The next generation of virtual assistants will work across devices, across platforms and throughout our homes.
Thanks to Apple's Siri voice-operated virtual smartphone assistant and Google's new conversational search and map apps, consumers are getting more comfortable with talking to their devices when they want to check facts or dates, or in the case of Google Glass, take a photo or upload a video. But what if consumers could ask that same virtual assistant to take care of any device or operation in their living room or even their car?
Nuance CEO Paul Ricci claims that this is the direction in which the technology is already moving and the future could arrive much sooner than we expect.
"I think we will see virtual assistants within two years that are quite robust. They'll be good at command and control of the device and they'll become refined by your usage and the preferences that you have. I also believe that within two years we will see that virtual assistants will work across platforms. So it will follow you from your tablet to your TV to your phone," he said at his first appearance at All Things D's annual tech conference this week.

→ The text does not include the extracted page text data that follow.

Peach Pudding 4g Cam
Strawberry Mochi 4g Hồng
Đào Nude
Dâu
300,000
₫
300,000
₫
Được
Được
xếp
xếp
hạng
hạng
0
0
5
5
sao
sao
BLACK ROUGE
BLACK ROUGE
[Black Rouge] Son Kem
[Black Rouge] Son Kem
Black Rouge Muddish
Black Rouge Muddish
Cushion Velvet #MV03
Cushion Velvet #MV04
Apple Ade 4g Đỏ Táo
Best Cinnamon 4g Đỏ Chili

Nuance is a global leader in speech recognition and contextual awareness technology. So much so that the company's technology is already the de facto standard in all vehicles that support voice commands. What's more, it is also the engine behind Siri, Apple's talkative virtual assistant.
Ricci claims that a number of companies are already investing heavily in making this level of control a reality and that there are currently two ways of achieving it, either by placing sensors with microphones throughout a user's home that can identify and react to that person's voice, or by turning the smartphone into the ultimate voice-activated remote control. "You might talk to the smartphone and the assistant will follow you around the house and into the car," he says.
In fact, the only obstacle to making total voice control a reality is background noise. Until devices can hear and understand a person's voice above the roar of traffic on a busy street, above the engine in a car and above the music or over the television in the living room, the technology is going to be limited and no doubt frustrating to users.